--- Task objective ---
Exactly as they appear, retype the lines from the one containing "right ear: (316, 321)" through the final line of the data below. Leave pictures out.

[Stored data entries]
————

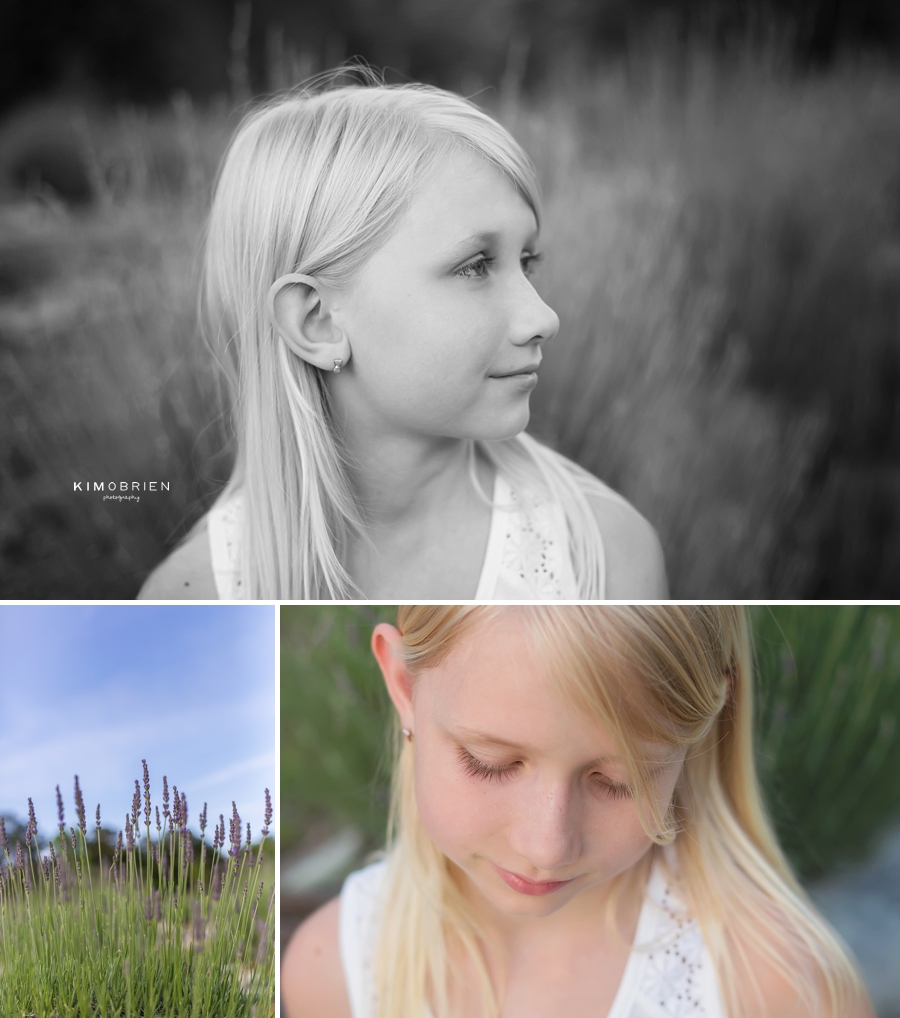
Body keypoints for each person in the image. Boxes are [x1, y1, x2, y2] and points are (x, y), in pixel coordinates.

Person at [138, 70, 667, 599]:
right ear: (316, 321)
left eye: (527, 261)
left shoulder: (601, 556)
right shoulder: (187, 599)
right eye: (475, 266)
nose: (543, 318)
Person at [282, 605, 873, 1018]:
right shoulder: (331, 970)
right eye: (492, 763)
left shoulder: (780, 990)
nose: (547, 846)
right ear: (404, 685)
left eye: (618, 781)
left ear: (703, 726)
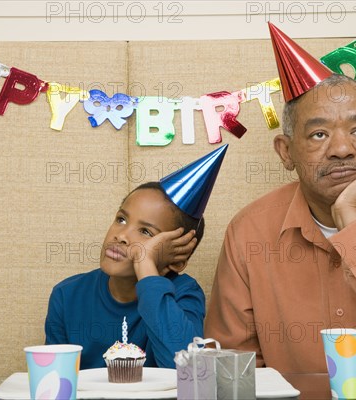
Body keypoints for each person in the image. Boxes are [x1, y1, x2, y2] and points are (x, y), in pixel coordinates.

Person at [205, 23, 356, 380]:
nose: (343, 149)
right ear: (286, 152)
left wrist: (354, 221)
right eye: (319, 134)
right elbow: (231, 372)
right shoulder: (249, 230)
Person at [46, 145, 228, 369]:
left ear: (177, 259)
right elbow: (54, 381)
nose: (121, 236)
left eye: (146, 232)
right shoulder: (67, 295)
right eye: (121, 219)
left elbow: (188, 371)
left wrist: (145, 266)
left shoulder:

————

--- Output for this task ---
right ear: (316, 321)
left eye: (527, 261)
left shoulder: (601, 556)
right shoulder: (187, 599)
right eye: (475, 266)
nose: (543, 318)
Person at [282, 605, 873, 1018]:
right shoulder: (331, 970)
right eye: (492, 763)
left shoulder: (780, 990)
nose: (547, 846)
right ear: (404, 685)
left eye: (618, 781)
left ear: (703, 726)
Body keypoints for each person in the image. Boxes are [x1, y1, x2, y2] and points are (x, y), in pixel coordinates.

Person at [205, 23, 356, 380]:
nose: (343, 149)
right ear: (286, 152)
left wrist: (354, 221)
right eye: (319, 134)
right elbow: (231, 372)
right shoulder: (249, 230)
Person at [46, 145, 228, 369]:
left ear: (177, 259)
right elbow: (54, 381)
nose: (121, 236)
left eye: (146, 232)
right shoulder: (67, 295)
right eye: (121, 219)
left elbow: (188, 371)
left wrist: (145, 266)
left shoulder:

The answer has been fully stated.